“My dear young lady,” was the answer in patronizing tones, “don’t bother your brains with such things. You cannot understand them. Why try?”
“Imagine our Salome posing as a philanthropist or a social economist,” interrupted Mrs. Soule’s mellifluous tones. “We had a great laugh over the idea this afternoon.”
Salome bit her lip and said nothing.
“I think,” continued her aunt in the same smooth accents, “that we have talked business long enough. I am sure, Mr. Greenough, that Salome is, and will be perfectly satisfied with any course you may see fit to adopt with regard to the strikers. Women, you know, ladies at least, have no heads for business, and we, certainly,” with an indescribable turn of voice on the “we”—“we, certainly, have had no training to fit us for reformers. And now shall we not have some music? Salome, dear, will you play that delightful little suite of Moscowzki’s that I like so well?”

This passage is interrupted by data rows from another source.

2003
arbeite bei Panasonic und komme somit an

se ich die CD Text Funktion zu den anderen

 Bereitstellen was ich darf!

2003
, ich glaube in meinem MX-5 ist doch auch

The young woman rose and, going to the piano, did as she was bid, although somewhat mechanically. Then Mr. Greenough proposed a song from Mr. Burnham, who possessed a fine baritone voice, and the evening wore away with music and light conversation.

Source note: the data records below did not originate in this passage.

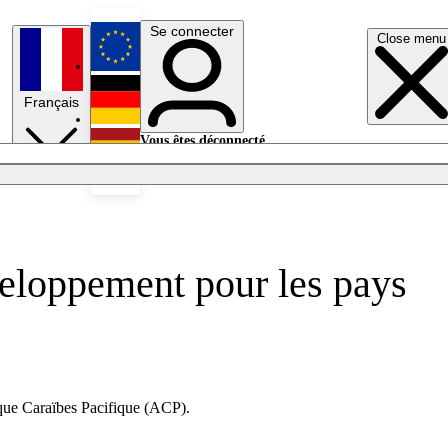
Se connecter
Close menu
English
Français
Deutsch
Vous êtes déconnecté.
Se connecter
Español
Lumières éteintes
eloppement pour les pays
ique Caraïbes Pacifique (ACP).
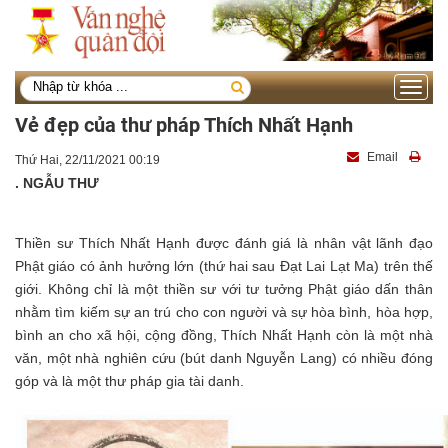
Toggle
navigati
Vẻ đẹp của thư pháp Thích Nhất Hạnh
Email
Thứ Hai, 22/11/2021 00:19
. NGẪU THƯ
Thiền sư Thích Nhất Hạnh được đánh giá là nhân vật lãnh đạo
Phật giáo có ảnh hưởng lớn (thứ hai sau Đạt Lai Lạt Ma) trên thế
giới. Không chỉ là một thiền sư với tư tưởng Phật giáo dấn thân
nhằm tìm kiếm sự an trú cho con người và sự hòa bình, hòa hợp,
bình an cho xã hội, cộng đồng, Thích Nhất Hạnh còn là một nhà
văn, một nhà nghiên cứu (bút danh Nguyễn Lang) có nhiều đóng
góp và là một thư pháp gia tài danh.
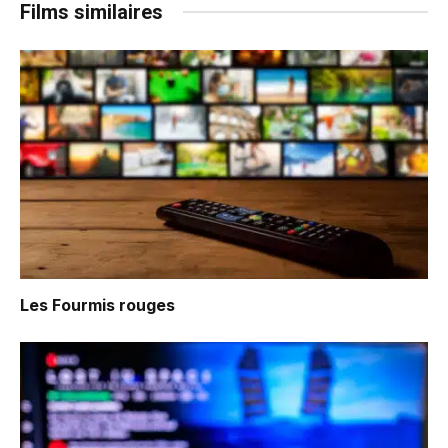
Films similaires
Les Fourmis rouges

When the three men went home, the elder was in fine spirits, in spite of having been shocked and discomfited to an unusual degree, by the unexpected disclosure of views which he termed “strong-minded” on the part of the fair owner of the Shawsheen Mills.
“If there should come to be hard times and perhaps destitution among the operatives before this difficulty is settled,” Salome said to John Villard as he was preparing to go, “such destitution as we read of in foreign countries in times of labor disturbances, I hope you will let me do something to relieve it. Strange as it may seem, I have a much better idea of such a state of affairs there than here—among my own mills.”
“There will be no such state of affairs, I trust,” was his reply, “as is pictured in English novels.”
“You have guessed accurately as to the sources of my information,” she laughed.